Question mark? A punctuation mark indicating a question.

Quotation marks“” Punctuation marks used to identify speech, a quote, or a title.



Resolution – The solution or conclusion of the story’s conflict.

Reversal – A change to an opposite direction, position, or course of action.



Satire – The use of humour, irony, or exaggeration to criticise something or someone.

Semi-colon; A punctuation mark used to separate closely related independent clauses. e.g. I saw a brightly-coloured bird; it was resting in a tree.

Setting – The time and place in which a story takes place.

Simile – A comparison using “like” or “as.” e.g. He was sly like a fox.

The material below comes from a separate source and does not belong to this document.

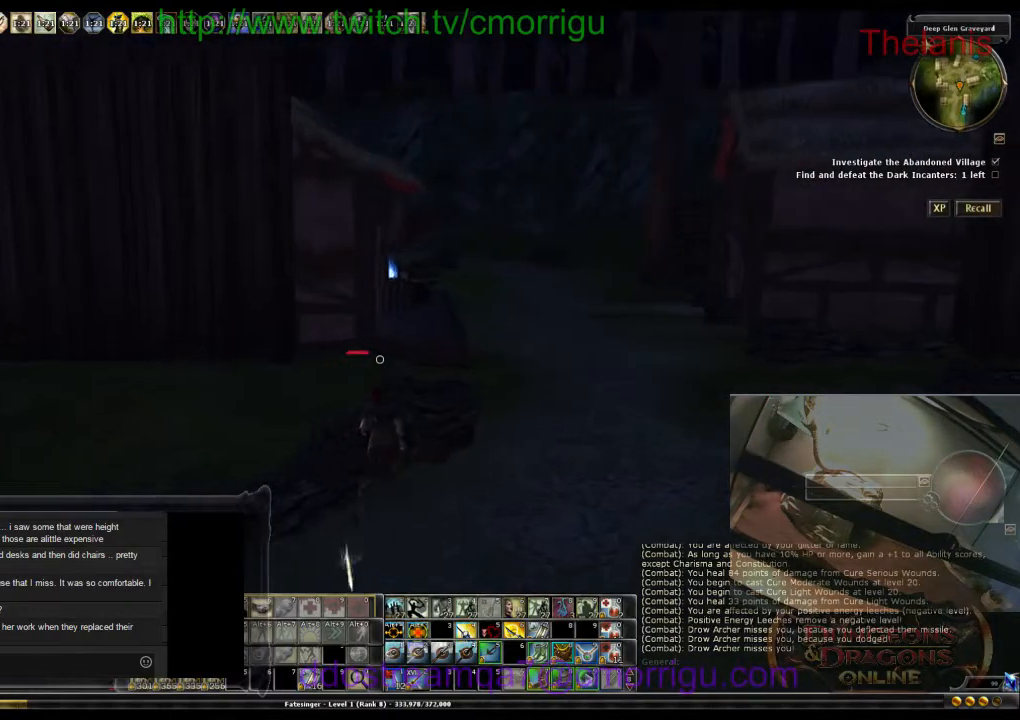
{"keys": ["w"], "events": [[367, "d", "up"]]}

Suspense – A feeling of excitement or tension about what may happen. Writers may build suspense in a variety of ways in the lead up to the climax of the story. 

Symbolism – The use of symbols to represent ideas or qualities. e.g. typically a phoenix symbolises rebirth, a dove symbolises peace, and a heart symbolises love.

Synonym – Synonyms are words that have the same meaning. e.g. peaceful and calm.  The opposite of this is antonyms; antonyms are words that have opposite meanings e.g. peaceful and violent.



Tense – The grammatical category indicating time; past tense e.g. I was running, present tense e.g. I am running, and future tense e.g. I will be running

Theme – The main idea or underlying meaning of a literary work. e.g. family, wealth, nature.



Verb – A word used to describe an action, state, or occurrence. e.g. walk, tell, learn, climb, think, or jump.



Zoomorphism – Giving animal traits to human subjects. e.g. Harriet wolfed down her dinner.